* **Brief**
Copy each line from the listing below where the word "Interview" shows up.

* **Data for this exercise**
● ● ● ● ●

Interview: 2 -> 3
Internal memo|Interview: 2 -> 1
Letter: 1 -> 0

● ● ● ● ●

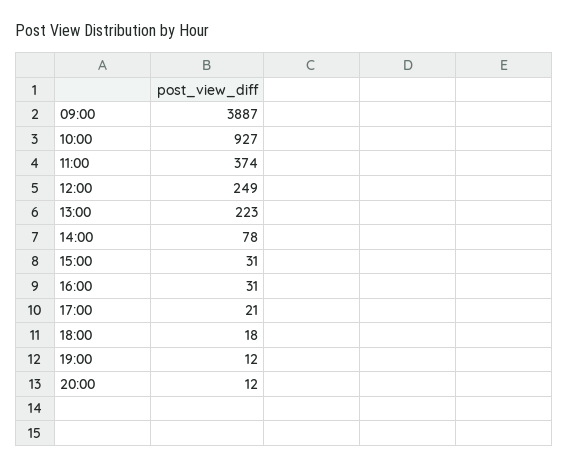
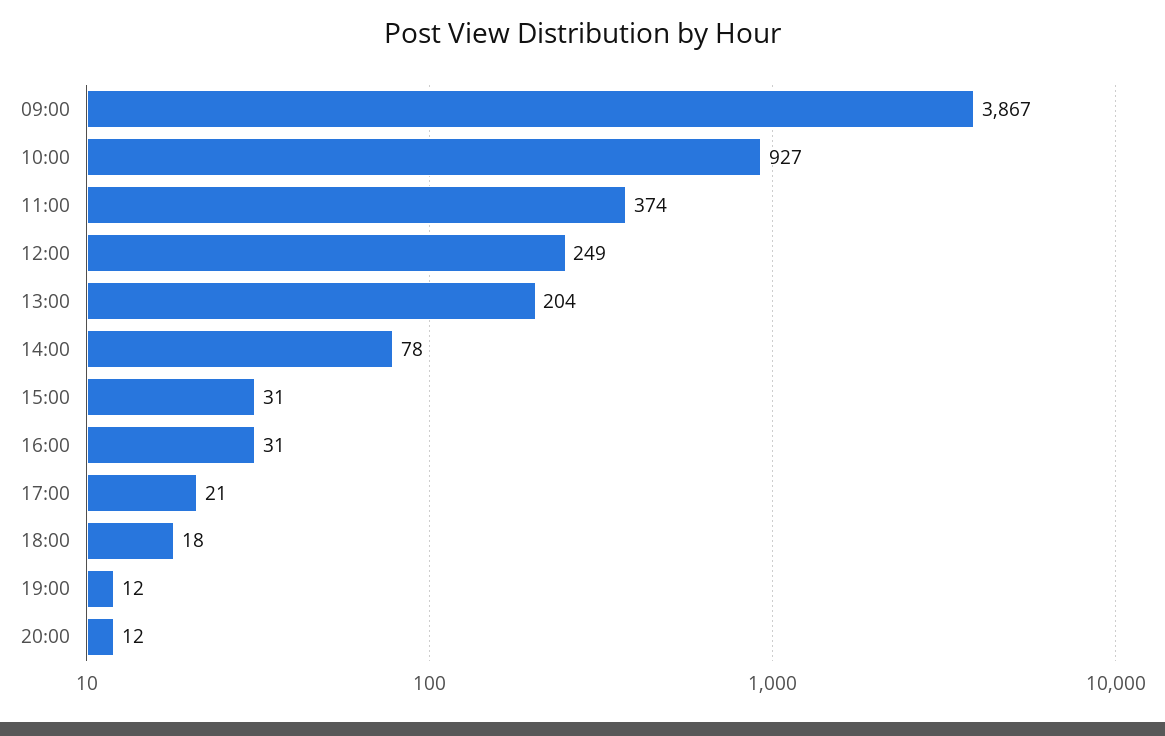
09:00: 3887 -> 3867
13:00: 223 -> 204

● ● ● ● ●

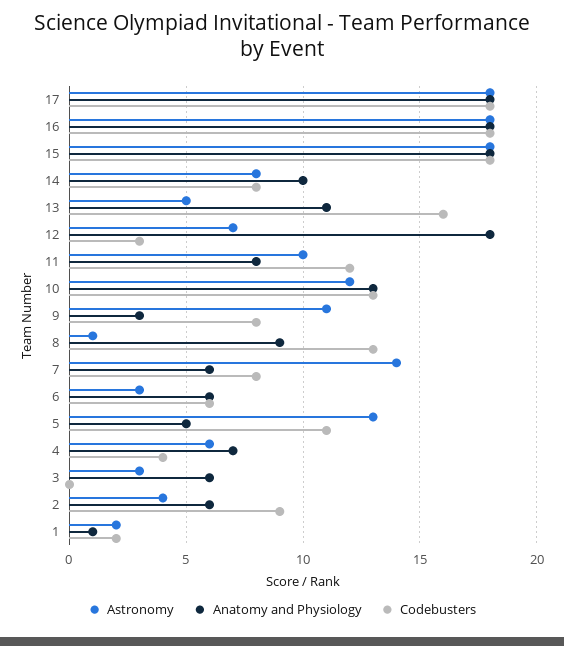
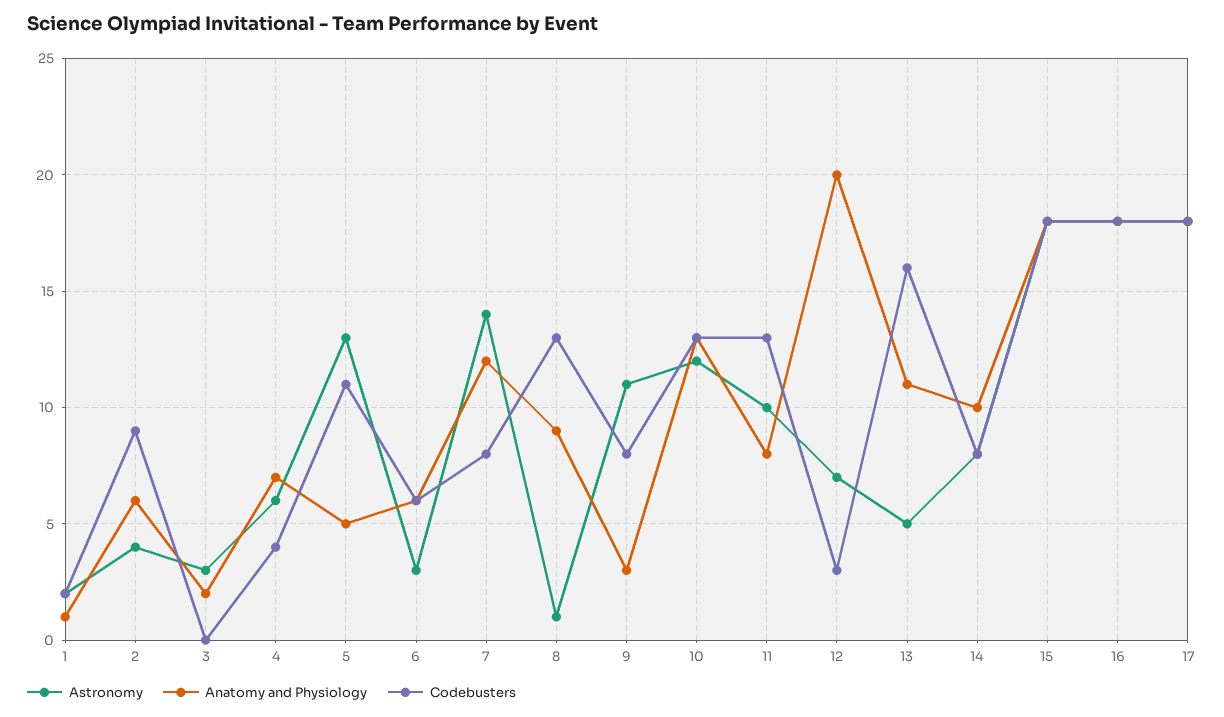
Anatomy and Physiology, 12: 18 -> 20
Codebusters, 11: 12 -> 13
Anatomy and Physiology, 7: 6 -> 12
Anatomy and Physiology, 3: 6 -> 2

● ● ● ● ●

* **Solution for this problem**
Interview: 2 -> 3
Internal memo|Interview: 2 -> 1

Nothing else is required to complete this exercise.